▸ **Passage to read**
-=-=-

Follow these steps for analysis:
Upload Your Data: Provide the microbial composition data for a sample in CSV format. The first column should contain genus or species names, and the second column should list their relative abundances.
Sample Selection Filters: Select the appropriate taxonomic level for your sample. Then, choose whether to restrict the comparison to a specific sample site, whether to include healthy samples, whether to include infant samples
Distance Measure: Choose a method for calculating similarity.
Click "Run" to start the search. Results will typically be generated within 10–30 seconds.
The results will appear on the page.
a) Associated samples: display the 500 most similar samples along with their associated metadata.
b) Associated samples statistics: Visualizes the similarity metrics of the most similar samples and the distributions of sample sites and phenotypes. Users can adjust the similarity threshold to refine the displayed results.
c) Associated samples microbial composition: Displays microbial composition comparisons between the query sample and the most similar samples.
Cross-study Analysis Cross-study Analysis enables comparative analysis of microbial biomarkers, alpha and beta diversity indices, and co-occurrence networks across studies. It supports cross-study analyses to identify robust microbial biomarkers and ecological characteristics across cohorts and countries, cross-disease analyses to uncover disease-specific and shared microbial features, and cross-sample site analyses to contrast microbial communities across sample site.
Example 1: In ResMicroDb, a disease may span multiple projects. Cross-study comparisons can identify robust microbial characteristics across different studies associated with a specific disease (e.g., chronic rhinosinusitis) across multiple cohorts within a selected sample site.
Example 2: Similarly, a sample site may contain samples from multiple diseases. Cross-study comparisons can identify shared and unique microbial characteristics across different diseases within the same sample site (e.g., sputum). These characteristics may either be pan-disease characteristics (shared across diseases) or disease-specific ones (unique to a particular disease).

-=-=-

▸ **Data extracts**
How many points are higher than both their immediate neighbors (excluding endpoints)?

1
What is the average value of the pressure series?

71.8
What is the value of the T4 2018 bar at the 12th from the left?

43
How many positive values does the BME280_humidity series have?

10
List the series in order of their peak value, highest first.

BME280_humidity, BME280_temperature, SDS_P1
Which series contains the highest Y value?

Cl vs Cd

-=-=-

▸ **Your goal**
Rewrite the portion of the ResMicroDb instructions that opens with "Example 2: Similarly, a" and closes with "a particular disease).", changing "sputum" to "saliva".

▸ **Answer space**
Example 2: Similarly, a sample site may contain samples from multiple diseases. Cross-study comparisons can identify shared and unique microbial characteristics across different diseases within the same sample site (e.g., saliva). These characteristics may either be pan-disease characteristics (shared across diseases) or disease-specific ones (unique to a particular disease).